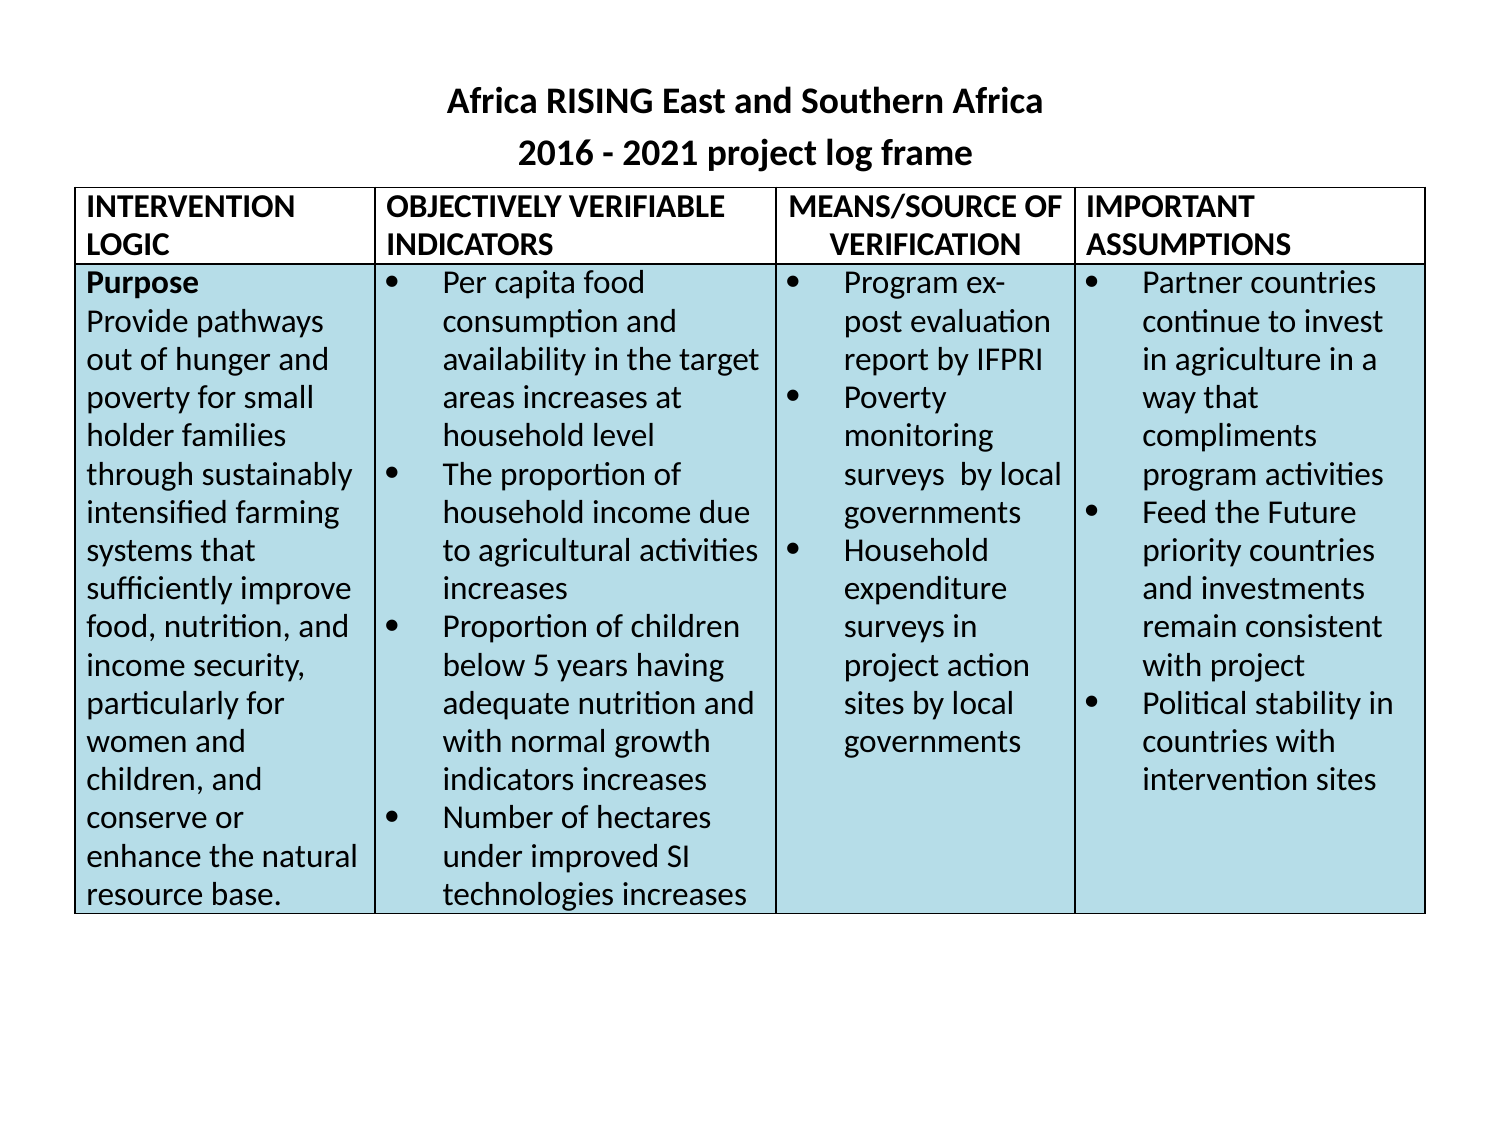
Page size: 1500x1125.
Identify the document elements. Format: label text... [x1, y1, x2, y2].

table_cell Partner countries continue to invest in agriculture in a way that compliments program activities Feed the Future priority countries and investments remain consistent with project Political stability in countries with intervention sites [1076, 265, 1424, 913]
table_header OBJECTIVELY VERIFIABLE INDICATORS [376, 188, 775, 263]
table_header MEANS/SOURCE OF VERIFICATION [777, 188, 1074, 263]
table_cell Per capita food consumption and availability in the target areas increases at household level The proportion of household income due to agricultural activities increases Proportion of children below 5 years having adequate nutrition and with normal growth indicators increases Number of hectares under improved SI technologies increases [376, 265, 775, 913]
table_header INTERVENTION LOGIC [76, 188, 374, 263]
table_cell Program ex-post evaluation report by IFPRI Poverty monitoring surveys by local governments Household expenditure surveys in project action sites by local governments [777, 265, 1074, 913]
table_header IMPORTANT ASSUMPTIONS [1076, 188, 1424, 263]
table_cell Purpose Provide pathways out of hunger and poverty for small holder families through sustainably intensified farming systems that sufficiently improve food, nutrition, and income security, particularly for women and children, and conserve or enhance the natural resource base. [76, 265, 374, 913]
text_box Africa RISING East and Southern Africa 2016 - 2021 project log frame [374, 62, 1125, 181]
※ ※ ※
ABOUT THIS TASK -
Within the entries, find all lines holding "that" and copy each one.

SOLUTION -
table_cell Partner countries continue to invest in agriculture in a way that compliments program activities Feed the Future priority countries and investments remain consistent with project Political stability in countries with intervention sites [1076, 265, 1424, 913]
table_cell Purpose Provide pathways out of hunger and poverty for small holder families through sustainably intensified farming systems that sufficiently improve food, nutrition, and income security, particularly for women and children, and conserve or enhance the natural resource base. [76, 265, 374, 913]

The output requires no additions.